[Activity] Lines with the string "cookies" must each be copied from the listing.

[Available data]
Content starts
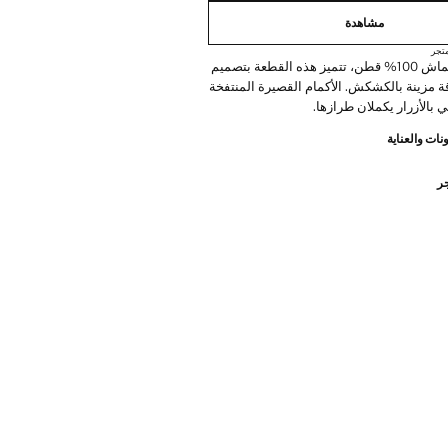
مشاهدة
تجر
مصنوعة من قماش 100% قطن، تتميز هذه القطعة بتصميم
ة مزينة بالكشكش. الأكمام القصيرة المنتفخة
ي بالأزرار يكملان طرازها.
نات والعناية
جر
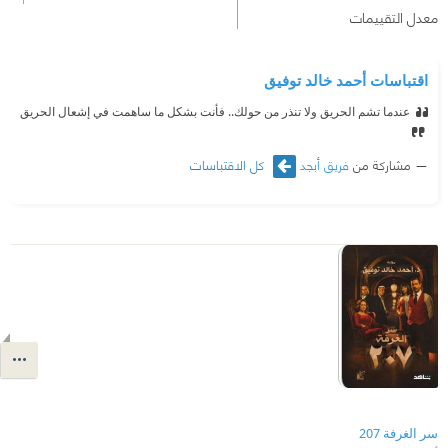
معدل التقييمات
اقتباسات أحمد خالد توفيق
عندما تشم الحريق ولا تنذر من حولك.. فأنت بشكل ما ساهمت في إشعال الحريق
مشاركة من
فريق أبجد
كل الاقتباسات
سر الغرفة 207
Content ends
Content starts
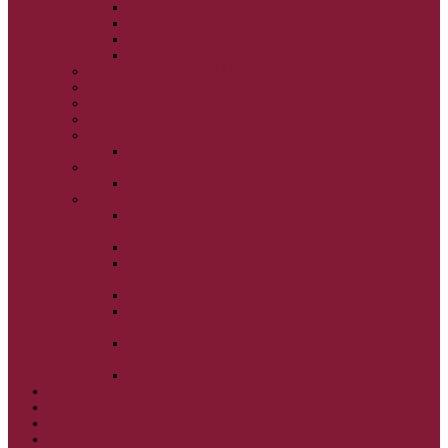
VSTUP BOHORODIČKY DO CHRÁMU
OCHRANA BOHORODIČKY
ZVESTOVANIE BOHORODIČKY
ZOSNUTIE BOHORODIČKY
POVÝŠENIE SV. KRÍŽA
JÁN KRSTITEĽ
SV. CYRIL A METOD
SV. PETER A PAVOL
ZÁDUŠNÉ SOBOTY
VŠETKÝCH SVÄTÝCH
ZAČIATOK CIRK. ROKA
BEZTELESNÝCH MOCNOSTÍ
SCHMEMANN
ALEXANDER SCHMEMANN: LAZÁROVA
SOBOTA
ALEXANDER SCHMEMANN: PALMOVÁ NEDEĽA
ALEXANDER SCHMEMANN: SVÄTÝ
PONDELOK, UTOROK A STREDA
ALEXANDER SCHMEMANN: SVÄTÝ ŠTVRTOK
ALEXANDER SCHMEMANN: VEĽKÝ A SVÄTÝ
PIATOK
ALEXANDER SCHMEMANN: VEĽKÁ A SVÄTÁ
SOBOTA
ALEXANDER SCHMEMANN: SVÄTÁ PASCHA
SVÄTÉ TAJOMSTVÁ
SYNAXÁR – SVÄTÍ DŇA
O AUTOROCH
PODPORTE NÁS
Content ends
Content starts
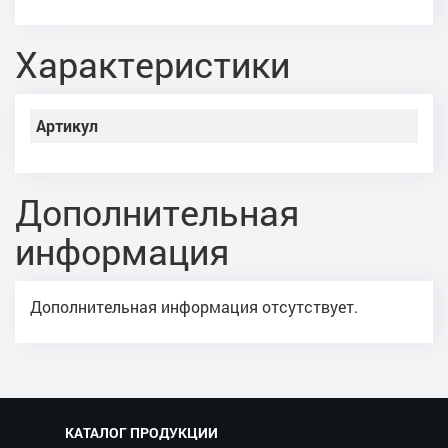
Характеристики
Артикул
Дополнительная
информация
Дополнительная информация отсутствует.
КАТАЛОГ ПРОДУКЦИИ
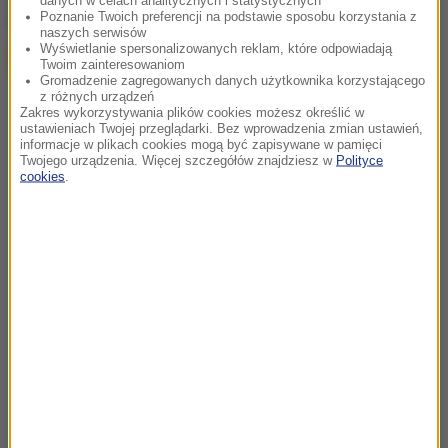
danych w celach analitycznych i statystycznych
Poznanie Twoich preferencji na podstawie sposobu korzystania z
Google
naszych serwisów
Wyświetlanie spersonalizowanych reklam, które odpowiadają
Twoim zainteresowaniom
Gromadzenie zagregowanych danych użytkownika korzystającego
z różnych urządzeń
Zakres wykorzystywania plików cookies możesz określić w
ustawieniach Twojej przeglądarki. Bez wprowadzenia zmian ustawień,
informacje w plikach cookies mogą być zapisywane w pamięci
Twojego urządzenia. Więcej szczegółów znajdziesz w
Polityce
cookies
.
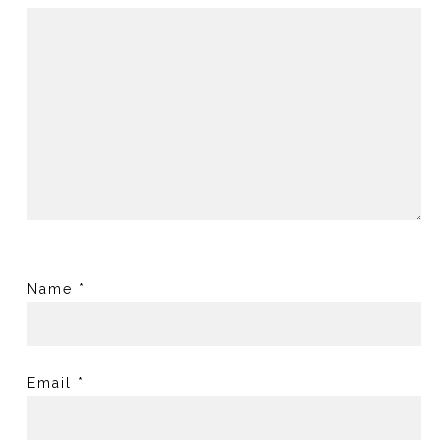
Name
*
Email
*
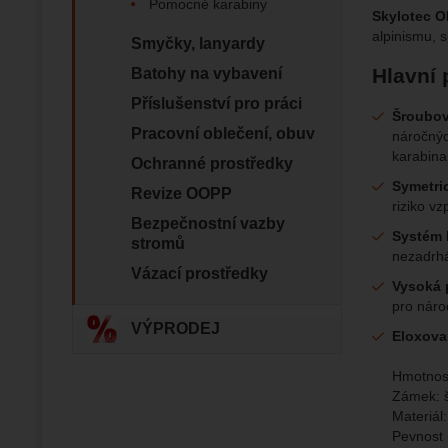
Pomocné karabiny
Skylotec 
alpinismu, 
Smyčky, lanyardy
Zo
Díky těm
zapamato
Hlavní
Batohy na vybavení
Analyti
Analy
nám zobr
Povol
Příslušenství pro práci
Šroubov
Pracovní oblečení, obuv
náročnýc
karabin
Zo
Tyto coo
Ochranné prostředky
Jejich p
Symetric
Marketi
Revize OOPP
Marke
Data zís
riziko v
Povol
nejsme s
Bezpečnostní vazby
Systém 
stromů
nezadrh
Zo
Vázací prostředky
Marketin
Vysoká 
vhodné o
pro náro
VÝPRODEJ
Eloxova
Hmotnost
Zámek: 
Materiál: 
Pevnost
Content ends
[Reply]
Zakres wykorzystywania plików cookies możesz określić w
informacje w plikach cookies mogą być zapisywane w pamięci
cookies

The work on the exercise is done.